▶

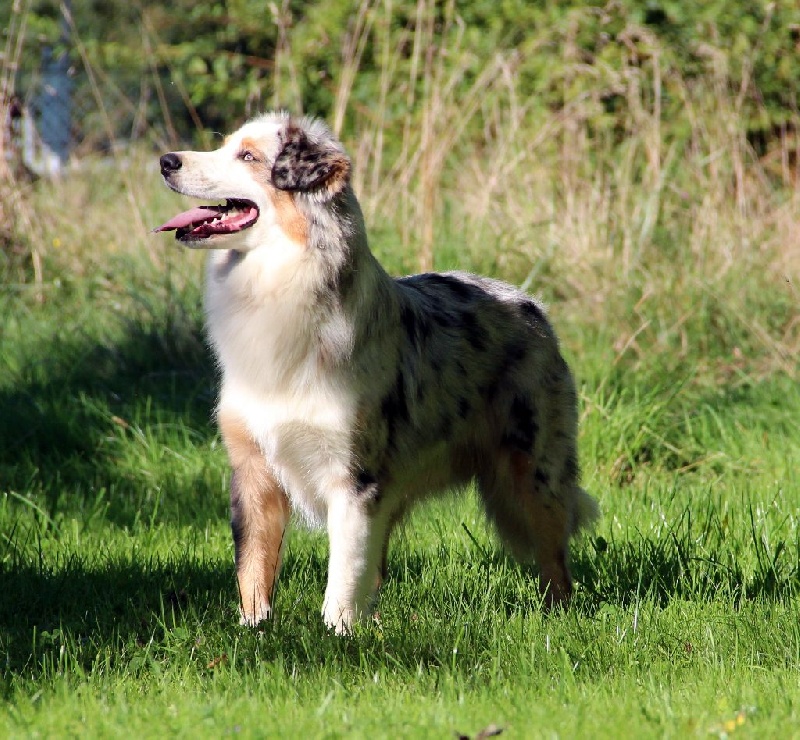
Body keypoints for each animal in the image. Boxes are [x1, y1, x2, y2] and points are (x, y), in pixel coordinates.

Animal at [153, 112, 596, 632]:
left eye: (248, 156)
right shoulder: (253, 469)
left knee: (554, 557)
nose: (166, 161)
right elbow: (254, 567)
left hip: (533, 473)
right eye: (223, 146)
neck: (277, 284)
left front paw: (336, 633)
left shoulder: (354, 480)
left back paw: (557, 617)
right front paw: (254, 631)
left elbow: (344, 570)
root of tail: (531, 305)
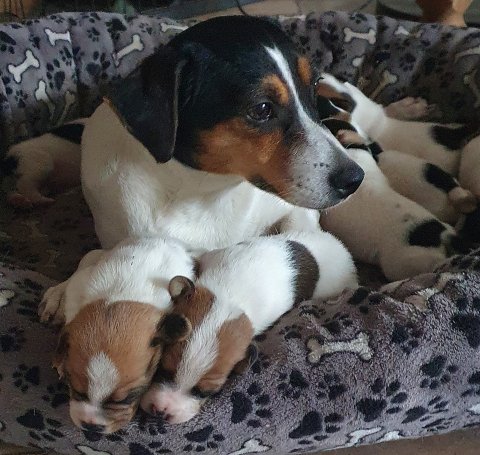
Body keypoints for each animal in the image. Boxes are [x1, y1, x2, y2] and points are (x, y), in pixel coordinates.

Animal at [39, 236, 196, 433]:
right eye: (76, 390)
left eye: (126, 399)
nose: (91, 426)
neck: (118, 298)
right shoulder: (78, 288)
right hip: (93, 256)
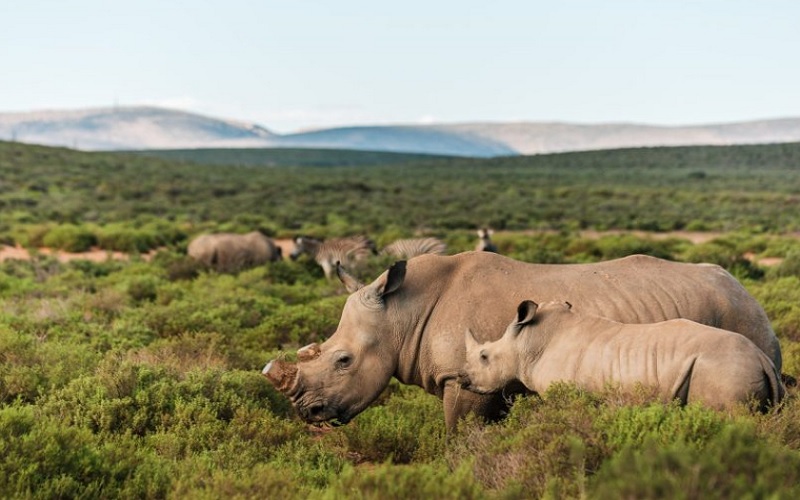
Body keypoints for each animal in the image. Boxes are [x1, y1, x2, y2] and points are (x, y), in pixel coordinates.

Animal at [460, 300, 784, 411]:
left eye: (484, 356)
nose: (462, 379)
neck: (526, 343)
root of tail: (761, 359)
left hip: (723, 368)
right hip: (741, 367)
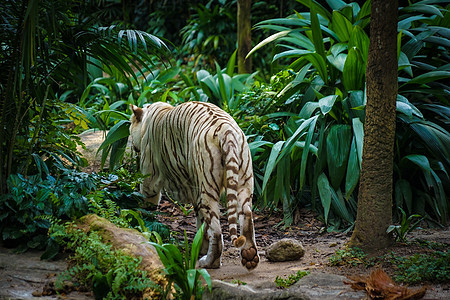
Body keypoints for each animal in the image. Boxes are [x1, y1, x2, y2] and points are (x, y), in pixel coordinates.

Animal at [128, 101, 258, 270]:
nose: (132, 146)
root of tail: (227, 131)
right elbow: (201, 223)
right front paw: (201, 246)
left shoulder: (150, 176)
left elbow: (147, 202)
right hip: (244, 182)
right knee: (247, 216)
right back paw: (249, 256)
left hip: (208, 188)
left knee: (217, 231)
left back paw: (209, 262)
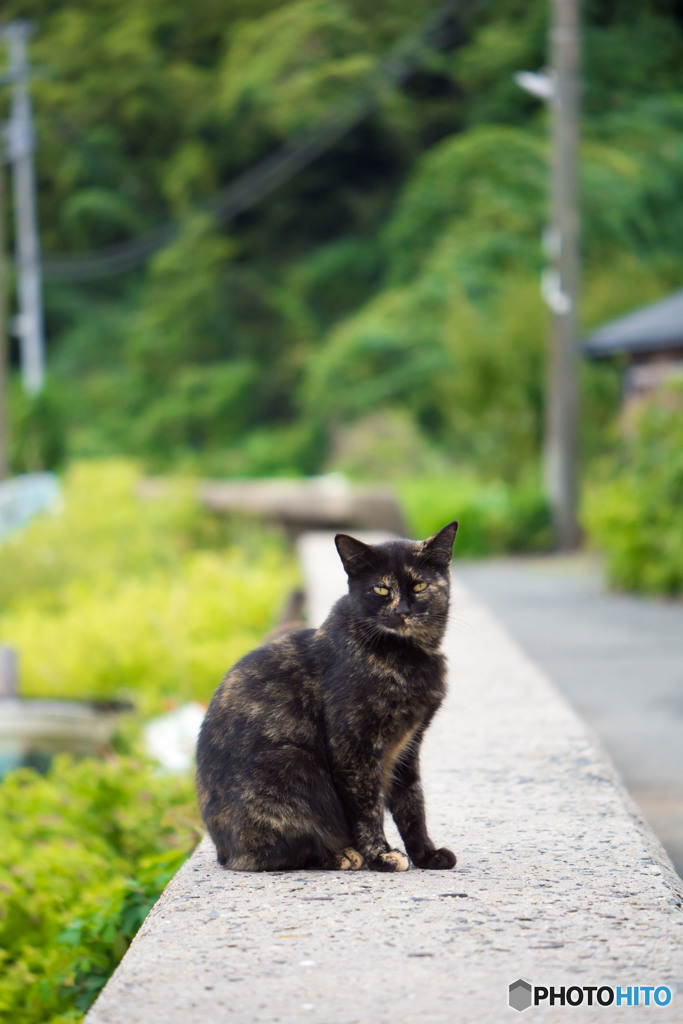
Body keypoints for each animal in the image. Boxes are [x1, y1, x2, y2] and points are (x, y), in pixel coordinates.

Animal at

◀

Instructions to follow -> Give back exactly the lines from the line with "right knee: (247, 216)" through the final line of the entries above, and keep pictures out of the copy.

Answer box ->
right knee: (247, 216)
right back paw: (249, 256)
left hip: (208, 188)
left knee: (217, 231)
left back paw: (209, 262)
Body keypoints for each animal in the image. Boxes are [x1, y1, x2, y2] and points are (x, y), in pixel coordinates.

Animal at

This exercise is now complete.